If you want a good change of pace, try pan frying them. I heat some butter in the pan, season with Old Bay seasoning  and give 'em a few minutes on each side. As the others said, until they turn pink  (shrimp are accommodating that way - they have sort of a built-in thermometer).


----------



## ironchef

Or braise them in Olive Oil or Butter. Not the cheapest way or healthiest way, but lots of flavor.


----------



## lutzzz

Something I was taught by my next door neighbor lady, that helps me anyway.. is the old "C" and "O" rule.

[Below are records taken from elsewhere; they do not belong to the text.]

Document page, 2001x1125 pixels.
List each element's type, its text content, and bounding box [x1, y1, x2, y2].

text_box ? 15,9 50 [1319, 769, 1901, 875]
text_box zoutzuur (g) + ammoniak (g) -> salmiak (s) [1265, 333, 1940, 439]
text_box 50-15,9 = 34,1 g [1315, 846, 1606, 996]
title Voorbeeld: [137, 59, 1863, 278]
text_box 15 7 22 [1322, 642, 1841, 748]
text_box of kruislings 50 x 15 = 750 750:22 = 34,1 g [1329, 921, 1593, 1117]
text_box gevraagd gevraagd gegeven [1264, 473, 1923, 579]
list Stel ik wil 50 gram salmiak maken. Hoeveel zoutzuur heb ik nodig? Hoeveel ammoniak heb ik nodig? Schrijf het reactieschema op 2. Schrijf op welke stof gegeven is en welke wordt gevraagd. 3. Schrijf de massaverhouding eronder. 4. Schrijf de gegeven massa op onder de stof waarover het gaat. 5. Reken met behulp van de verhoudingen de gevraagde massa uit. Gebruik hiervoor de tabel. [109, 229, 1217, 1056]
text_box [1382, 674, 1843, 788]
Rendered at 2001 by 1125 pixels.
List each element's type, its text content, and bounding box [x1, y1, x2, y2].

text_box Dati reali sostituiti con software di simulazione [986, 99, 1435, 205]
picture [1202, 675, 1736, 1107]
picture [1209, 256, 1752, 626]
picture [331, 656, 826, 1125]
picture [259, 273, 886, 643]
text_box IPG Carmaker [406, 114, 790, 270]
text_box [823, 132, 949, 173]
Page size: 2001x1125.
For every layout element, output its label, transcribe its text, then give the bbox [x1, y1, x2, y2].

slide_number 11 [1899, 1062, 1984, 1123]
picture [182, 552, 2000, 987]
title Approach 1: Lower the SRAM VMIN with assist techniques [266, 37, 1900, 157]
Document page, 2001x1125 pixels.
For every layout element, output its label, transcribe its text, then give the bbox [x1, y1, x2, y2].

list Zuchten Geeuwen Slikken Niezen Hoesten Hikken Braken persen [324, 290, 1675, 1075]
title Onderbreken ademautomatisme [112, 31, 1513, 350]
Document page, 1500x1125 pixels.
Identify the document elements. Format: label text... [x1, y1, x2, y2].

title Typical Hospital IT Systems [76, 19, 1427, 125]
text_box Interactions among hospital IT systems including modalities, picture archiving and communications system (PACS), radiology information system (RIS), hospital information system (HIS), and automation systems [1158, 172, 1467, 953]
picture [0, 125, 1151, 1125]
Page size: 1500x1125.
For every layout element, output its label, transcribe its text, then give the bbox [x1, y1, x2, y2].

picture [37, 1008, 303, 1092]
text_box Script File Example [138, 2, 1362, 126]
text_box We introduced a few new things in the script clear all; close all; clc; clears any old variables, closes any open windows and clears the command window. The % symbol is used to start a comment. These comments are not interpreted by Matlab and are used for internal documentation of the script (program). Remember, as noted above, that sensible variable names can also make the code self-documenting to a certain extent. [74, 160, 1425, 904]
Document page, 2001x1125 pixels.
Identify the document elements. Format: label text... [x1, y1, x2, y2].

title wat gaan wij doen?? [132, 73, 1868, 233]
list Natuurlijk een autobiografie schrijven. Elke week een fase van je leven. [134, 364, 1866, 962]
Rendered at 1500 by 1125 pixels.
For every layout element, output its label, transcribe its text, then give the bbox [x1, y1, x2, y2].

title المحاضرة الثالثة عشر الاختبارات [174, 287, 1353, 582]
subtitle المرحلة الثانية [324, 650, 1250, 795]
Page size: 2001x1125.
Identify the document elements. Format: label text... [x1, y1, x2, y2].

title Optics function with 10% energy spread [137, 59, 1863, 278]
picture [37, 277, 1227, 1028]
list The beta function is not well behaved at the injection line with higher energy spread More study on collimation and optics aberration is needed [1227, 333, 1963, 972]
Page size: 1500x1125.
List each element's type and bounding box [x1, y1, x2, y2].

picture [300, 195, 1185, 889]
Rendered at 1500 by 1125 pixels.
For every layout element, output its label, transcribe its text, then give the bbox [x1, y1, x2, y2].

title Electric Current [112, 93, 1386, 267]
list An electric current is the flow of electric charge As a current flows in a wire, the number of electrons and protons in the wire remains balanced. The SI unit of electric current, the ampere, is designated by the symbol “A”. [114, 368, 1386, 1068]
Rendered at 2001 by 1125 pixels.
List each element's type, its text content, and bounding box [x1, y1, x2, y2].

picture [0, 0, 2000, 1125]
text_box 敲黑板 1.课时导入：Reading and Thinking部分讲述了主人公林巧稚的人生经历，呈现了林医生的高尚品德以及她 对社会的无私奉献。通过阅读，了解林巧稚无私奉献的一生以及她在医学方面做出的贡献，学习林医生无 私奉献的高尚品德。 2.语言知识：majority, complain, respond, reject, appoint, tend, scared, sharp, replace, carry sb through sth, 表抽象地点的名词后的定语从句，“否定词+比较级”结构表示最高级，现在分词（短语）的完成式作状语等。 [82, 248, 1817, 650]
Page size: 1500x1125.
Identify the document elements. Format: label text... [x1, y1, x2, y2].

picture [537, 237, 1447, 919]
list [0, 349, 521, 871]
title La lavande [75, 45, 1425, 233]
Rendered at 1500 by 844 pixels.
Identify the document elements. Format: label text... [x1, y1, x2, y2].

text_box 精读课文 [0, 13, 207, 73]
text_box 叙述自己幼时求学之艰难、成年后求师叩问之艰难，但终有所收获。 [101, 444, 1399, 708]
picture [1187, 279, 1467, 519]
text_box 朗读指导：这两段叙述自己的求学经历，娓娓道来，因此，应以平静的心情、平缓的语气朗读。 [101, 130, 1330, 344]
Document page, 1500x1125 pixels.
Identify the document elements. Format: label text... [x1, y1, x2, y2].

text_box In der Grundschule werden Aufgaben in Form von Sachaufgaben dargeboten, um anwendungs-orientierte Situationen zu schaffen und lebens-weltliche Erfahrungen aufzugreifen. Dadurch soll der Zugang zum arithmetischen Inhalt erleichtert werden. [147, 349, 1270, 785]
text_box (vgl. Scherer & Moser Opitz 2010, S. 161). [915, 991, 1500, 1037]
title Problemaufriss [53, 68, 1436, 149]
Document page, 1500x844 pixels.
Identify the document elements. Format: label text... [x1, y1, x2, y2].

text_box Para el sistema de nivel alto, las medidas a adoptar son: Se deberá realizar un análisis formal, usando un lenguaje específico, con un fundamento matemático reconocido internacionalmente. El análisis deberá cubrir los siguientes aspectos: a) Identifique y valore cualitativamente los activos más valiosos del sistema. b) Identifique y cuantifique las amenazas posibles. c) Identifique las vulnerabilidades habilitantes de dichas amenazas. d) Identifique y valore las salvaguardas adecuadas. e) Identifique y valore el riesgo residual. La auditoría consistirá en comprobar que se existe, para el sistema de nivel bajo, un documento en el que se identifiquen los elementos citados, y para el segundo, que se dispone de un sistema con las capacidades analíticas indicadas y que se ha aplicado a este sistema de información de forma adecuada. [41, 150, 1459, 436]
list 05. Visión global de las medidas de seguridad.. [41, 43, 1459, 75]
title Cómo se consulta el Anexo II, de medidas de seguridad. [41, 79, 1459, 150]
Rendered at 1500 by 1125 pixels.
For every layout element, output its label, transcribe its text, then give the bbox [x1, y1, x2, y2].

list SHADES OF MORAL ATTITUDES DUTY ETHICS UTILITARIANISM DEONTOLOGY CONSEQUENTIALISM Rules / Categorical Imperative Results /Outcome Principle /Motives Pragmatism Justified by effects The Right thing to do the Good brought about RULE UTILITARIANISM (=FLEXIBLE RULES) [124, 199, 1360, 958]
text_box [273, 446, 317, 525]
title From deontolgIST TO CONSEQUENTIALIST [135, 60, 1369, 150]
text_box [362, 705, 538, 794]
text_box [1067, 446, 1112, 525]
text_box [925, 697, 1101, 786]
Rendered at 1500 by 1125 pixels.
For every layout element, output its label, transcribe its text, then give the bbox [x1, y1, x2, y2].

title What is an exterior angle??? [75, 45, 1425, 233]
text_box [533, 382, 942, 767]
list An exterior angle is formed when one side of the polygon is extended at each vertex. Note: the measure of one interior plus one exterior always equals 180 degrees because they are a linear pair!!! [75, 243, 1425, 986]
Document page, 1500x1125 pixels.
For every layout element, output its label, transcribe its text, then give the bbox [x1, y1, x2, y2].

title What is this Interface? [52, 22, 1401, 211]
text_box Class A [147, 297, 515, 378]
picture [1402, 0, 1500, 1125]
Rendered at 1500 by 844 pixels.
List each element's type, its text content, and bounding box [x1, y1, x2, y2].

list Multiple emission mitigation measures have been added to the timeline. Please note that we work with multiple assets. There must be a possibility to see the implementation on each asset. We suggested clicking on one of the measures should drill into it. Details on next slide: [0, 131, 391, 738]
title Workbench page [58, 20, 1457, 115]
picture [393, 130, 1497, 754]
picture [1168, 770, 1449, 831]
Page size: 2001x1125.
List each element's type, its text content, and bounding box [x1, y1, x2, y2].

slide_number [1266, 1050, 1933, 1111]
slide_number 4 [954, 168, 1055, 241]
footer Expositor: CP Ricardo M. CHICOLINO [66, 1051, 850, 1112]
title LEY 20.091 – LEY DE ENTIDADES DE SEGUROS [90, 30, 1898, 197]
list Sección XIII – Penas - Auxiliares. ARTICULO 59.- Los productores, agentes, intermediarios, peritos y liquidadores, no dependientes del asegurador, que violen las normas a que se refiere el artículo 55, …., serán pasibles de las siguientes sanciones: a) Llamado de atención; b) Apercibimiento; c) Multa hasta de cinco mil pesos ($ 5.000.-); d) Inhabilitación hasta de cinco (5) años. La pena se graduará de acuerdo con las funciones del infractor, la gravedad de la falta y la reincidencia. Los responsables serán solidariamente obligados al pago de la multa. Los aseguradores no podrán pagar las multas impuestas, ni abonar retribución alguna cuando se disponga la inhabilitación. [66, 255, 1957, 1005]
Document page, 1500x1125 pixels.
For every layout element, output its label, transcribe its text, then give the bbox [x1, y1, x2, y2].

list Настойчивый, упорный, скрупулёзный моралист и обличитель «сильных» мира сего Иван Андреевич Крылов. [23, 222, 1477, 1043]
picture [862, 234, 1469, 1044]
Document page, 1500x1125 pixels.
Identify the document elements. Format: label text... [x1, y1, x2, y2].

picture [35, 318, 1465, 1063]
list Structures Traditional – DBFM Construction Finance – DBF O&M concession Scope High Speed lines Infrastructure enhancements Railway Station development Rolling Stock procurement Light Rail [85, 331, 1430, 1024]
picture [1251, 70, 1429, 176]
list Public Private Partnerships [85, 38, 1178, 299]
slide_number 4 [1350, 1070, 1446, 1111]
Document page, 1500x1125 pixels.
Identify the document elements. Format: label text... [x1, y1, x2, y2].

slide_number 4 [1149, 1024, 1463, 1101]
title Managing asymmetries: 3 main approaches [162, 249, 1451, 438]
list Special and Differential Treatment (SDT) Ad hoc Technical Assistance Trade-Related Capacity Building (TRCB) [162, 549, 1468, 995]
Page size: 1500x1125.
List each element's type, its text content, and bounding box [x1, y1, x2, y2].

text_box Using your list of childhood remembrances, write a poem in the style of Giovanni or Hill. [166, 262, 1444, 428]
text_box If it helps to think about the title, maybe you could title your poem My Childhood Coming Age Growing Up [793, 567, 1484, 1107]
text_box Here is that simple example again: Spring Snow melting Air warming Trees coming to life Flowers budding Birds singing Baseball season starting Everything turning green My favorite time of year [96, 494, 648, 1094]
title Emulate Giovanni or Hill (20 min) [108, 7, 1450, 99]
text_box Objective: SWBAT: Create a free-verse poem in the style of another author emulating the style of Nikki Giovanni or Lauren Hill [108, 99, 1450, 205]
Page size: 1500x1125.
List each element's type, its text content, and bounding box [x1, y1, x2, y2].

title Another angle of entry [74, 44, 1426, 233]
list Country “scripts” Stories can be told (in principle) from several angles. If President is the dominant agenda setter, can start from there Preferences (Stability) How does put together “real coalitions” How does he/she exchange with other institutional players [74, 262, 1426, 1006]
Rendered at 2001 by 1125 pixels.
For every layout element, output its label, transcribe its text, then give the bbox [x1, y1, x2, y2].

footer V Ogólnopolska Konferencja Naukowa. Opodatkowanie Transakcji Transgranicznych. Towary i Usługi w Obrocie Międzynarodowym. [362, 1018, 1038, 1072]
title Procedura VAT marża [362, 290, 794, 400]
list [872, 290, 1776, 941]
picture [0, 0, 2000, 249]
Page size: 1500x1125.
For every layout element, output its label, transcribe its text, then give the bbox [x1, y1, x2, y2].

That is.. cook your shrimp/prawns whatever way you cook them (other than on a skewer on the grill of course), until they JUST form a "C".. if they curl up more, into an "O",..they will be overdone.


----------



## kadesma

texasgirl said:
			
		

> How long do you boil shrimp??


Texas, If you hate butter,garlic,pepper just ignore this one  We had this last night, 
3-lbs. raw shrimp, skins and tails left on
8-10 cloves med garlic minced 
2-3 cubes of butter 
and fresh cracked pepper coarse grind.
splash of white wine over mixed shrimp and butter
Melt butter, add minced garlic, set aside give your shrimp a good peppering,then pour butter over the shrimp and pepper again. If you like HOT add some tabasco and then a splash of white wine over shrimp, in casserole dish, large enough so shrip are maybe 2 deep..Put into a 400 oven for 10-15 min. remove from over, slice up lots of french bread, get container that will hold some shrimp and butter, place a large towel around your neck, and dig in, first grab a shrimp, suck off the butter, peel, re-dunk in butter along with a bite of the bread... Afterward you will smell like a rose and look like a greased  but boy will your tummy love you 
All kidding aside, We adore this way to fix shrimp..An yes it will clog the old arteries, but, we usually are pretty careful but some times we go for broke on sunday 
kadesma


----------